Question

additional example #1
if two regular six - sided dice are rolled at the same time, what is the probability that the sum of their numbers will be prime?
possible answers:
\\(\frac{7}{18}\\)
\\(\frac{1}{2}\\)
\\(\frac{5}{12}\\)
\\(\frac{1}{4}\\)

Explanation:

Step1: Find total possible outcomes

When rolling two six - sided dice, each die has 6 possible outcomes.

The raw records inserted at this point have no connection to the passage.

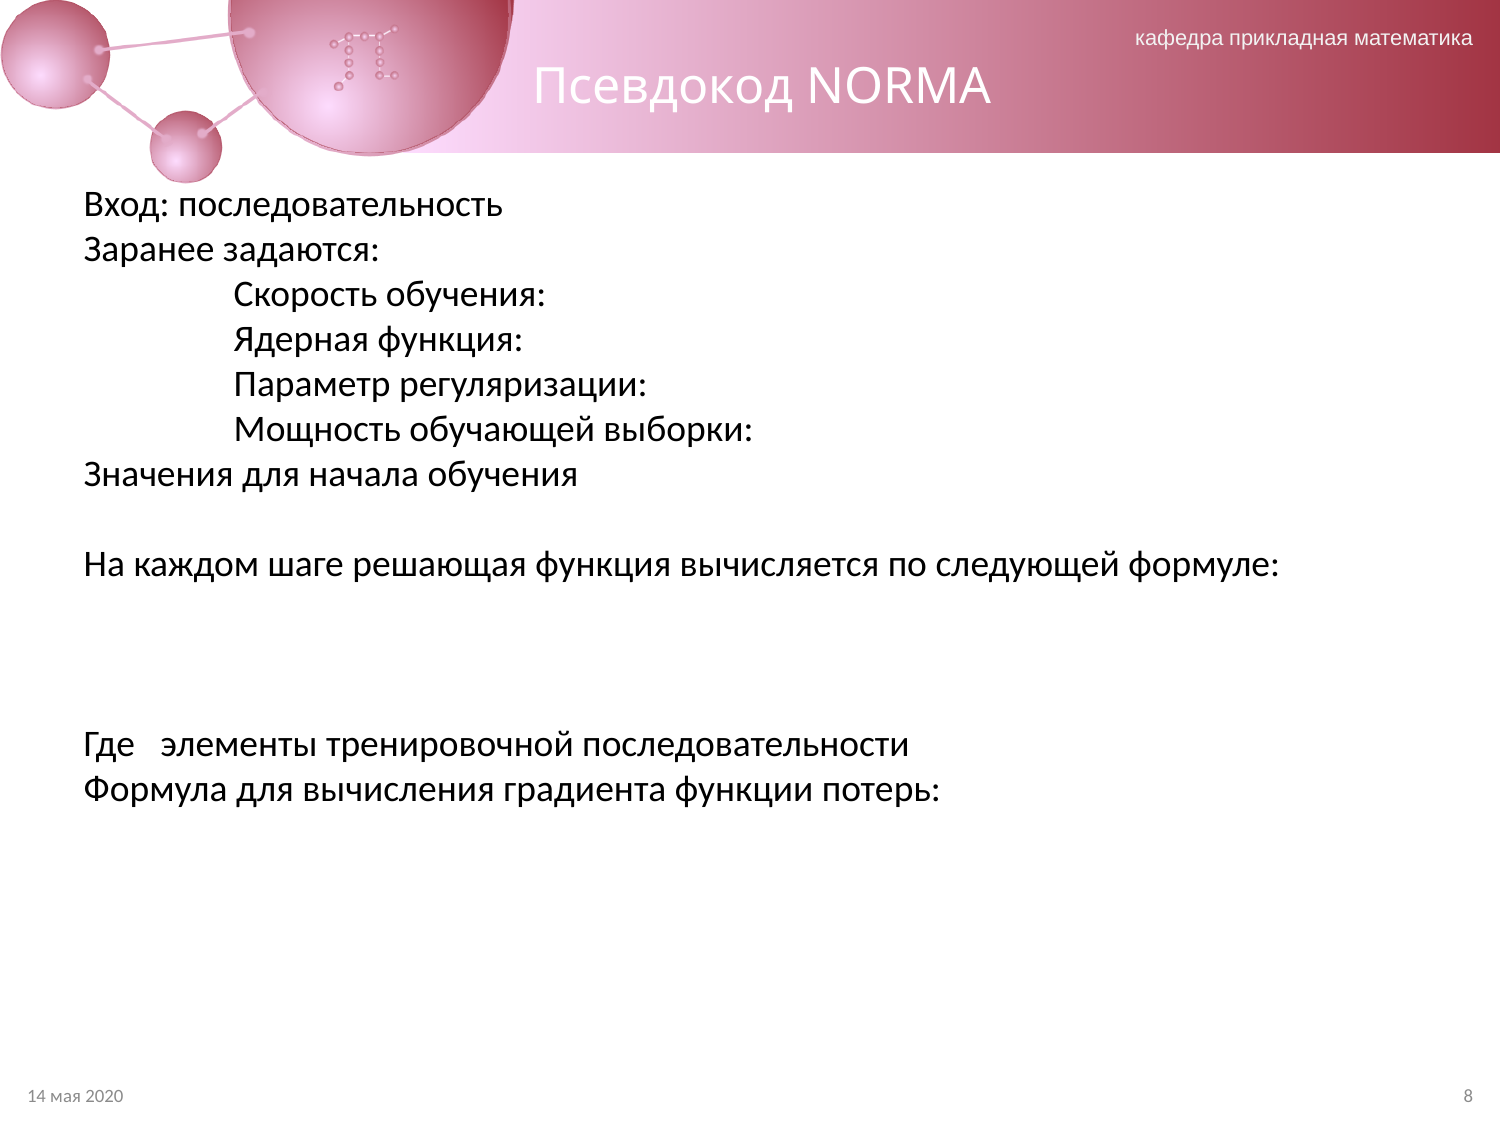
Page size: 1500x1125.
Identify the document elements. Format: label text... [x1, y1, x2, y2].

picture [0, 0, 1500, 1125]
slide_number 8 [1150, 1065, 1488, 1125]
slide_number 14 мая 2020 [11, 1065, 350, 1125]
title Псевдокод NORMA [517, 25, 1121, 149]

By the fundamental counting principle, the total number of possible outcomes when rolling two dice is $6\times6 = 36$.

Step2: Identify prime sums

The possible sums when rolling two dice range from $2(1 + 1)$ to $12(6+6)$. The prime numbers in this range are 2, 3, 5, 7, 11.

• For sum = 2: There is 1 way $(1,1)$.
• For sum = 3: There are 2 ways $(1,2),(2,1)$.
• For sum = 5: There are 4 ways $(1,4),(2,3),(3,2),(4,1)$.
• For sum = 7: There are 6 ways $(1,6),(2,5),(3,4),(4,3),(5,2),(6,1)$.
• For sum = 11: There are 2 ways $(5,6),(6,5)$.

Now, we calculate the total number of favorable outcomes by adding the number of ways for each prime sum: $1 + 2+4 + 6+2=15$.

Step3: Calculate probability

The probability $P$ of an event is given by the formula $P=\frac{\text{Number of favorable outcomes}}{\text{Total number of possible outcomes}}$. Substituting the values we found, we get $P = \frac{15}{36}=\frac{5}{12}$.

Answer:

$\frac{5}{12}$ (corresponding to the option with $\frac{5}{12}$)